* WHAT YOU ARE ASKED TO DO: Each of the entries below needs to be given again exactly.

* DATA TO USE:

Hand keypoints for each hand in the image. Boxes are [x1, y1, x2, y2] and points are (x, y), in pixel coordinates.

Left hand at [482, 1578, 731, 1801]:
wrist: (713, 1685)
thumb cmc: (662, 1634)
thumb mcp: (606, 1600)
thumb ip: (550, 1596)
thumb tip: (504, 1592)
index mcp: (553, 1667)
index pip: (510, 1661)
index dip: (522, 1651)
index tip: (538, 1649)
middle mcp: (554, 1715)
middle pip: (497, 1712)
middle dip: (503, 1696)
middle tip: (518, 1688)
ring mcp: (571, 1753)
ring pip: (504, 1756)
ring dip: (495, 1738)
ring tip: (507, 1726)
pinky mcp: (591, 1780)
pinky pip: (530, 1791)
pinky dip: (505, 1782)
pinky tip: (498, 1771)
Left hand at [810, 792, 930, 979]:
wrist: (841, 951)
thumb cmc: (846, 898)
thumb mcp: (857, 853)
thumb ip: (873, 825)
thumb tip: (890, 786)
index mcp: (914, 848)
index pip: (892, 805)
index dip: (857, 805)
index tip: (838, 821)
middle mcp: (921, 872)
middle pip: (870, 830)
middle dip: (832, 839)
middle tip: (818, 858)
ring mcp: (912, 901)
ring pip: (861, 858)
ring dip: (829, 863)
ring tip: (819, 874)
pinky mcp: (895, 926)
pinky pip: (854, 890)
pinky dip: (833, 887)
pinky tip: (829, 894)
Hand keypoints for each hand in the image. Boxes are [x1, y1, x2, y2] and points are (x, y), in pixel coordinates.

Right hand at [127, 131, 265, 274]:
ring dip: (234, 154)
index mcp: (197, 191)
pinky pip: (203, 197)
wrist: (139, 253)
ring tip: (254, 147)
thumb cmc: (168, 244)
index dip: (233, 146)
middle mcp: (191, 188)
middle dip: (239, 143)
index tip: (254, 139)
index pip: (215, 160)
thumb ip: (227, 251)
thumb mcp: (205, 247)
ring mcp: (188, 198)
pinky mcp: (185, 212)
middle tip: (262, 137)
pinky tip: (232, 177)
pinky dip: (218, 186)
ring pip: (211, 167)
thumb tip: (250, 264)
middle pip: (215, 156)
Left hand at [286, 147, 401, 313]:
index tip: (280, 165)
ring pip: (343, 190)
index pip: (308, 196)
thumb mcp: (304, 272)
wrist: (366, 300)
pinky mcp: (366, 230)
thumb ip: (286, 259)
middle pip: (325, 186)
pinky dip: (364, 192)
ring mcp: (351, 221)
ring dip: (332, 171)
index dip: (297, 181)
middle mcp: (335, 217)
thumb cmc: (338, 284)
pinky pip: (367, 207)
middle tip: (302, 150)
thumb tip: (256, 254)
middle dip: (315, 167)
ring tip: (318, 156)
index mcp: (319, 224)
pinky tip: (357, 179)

* ANSWER SECTION:
Hand keypoints for each hand in the image. Boxes are [x1, y1, x2, y2] and points are (x, y), in pixel coordinates.

Left hand at [482, 1578, 731, 1801]:
wrist: (713, 1685)
thumb cmc: (662, 1634)
thumb mcp: (606, 1600)
thumb ip: (550, 1596)
thumb tip: (504, 1592)
index mcp: (553, 1667)
index pip: (510, 1661)
index dip: (522, 1651)
index tip: (538, 1649)
middle mcp: (554, 1715)
middle pip: (497, 1712)
middle dip: (503, 1696)
middle tip: (518, 1688)
ring mcp: (571, 1753)
ring pip: (504, 1756)
ring dip: (495, 1738)
ring tip: (507, 1726)
pinky mcp: (591, 1780)
pinky pip: (530, 1791)
pinky dip: (505, 1782)
pinky tip: (498, 1771)
Left hand at [810, 792, 930, 979]:
wrist: (841, 951)
thumb cmc: (846, 898)
thumb mcp: (857, 853)
thumb ip: (873, 825)
thumb tip: (890, 786)
index mcp: (914, 848)
index pip: (892, 805)
index dip: (857, 805)
index tip: (838, 821)
middle mcp: (921, 872)
middle pip: (870, 830)
middle dip: (832, 839)
middle tip: (818, 858)
ring mcp: (912, 901)
ring pip: (861, 858)
ring dip: (829, 863)
ring tip: (819, 874)
pinky mcp: (895, 926)
pinky pip: (854, 890)
pinky dip: (833, 887)
pinky tip: (829, 894)
Hand keypoints for each hand in the image. Boxes are [x1, y1, x2, y2] and points are (x, y), in pixel coordinates.

Right hand at [127, 131, 265, 274]:
ring dip: (234, 154)
index mcp: (197, 191)
pinky pip: (203, 197)
wrist: (139, 253)
ring tip: (254, 147)
thumb cmc: (168, 244)
index dip: (233, 146)
middle mcp: (191, 188)
middle dip: (239, 143)
index tip: (254, 139)
index pip: (215, 160)
thumb ip: (227, 251)
thumb mcp: (205, 247)
ring mcp: (188, 198)
pinky mcp: (185, 212)
middle tip: (262, 137)
pinky tip: (232, 177)
pinky dip: (218, 186)
ring pip: (211, 167)
thumb tip: (250, 264)
middle pip: (215, 156)
Left hand at [286, 147, 401, 313]:
index tip: (280, 165)
ring pip: (343, 190)
index pip: (308, 196)
thumb mcp: (304, 272)
wrist: (366, 300)
pinky mcp: (366, 230)
thumb ip: (286, 259)
middle pip: (325, 186)
pinky dip: (364, 192)
ring mcp: (351, 221)
ring dip: (332, 171)
index dip: (297, 181)
middle mcp: (335, 217)
thumb cmc: (338, 284)
pinky pip: (367, 207)
middle tip: (302, 150)
thumb tip: (256, 254)
middle dip: (315, 167)
ring tip: (318, 156)
index mcp: (319, 224)
pinky tip: (357, 179)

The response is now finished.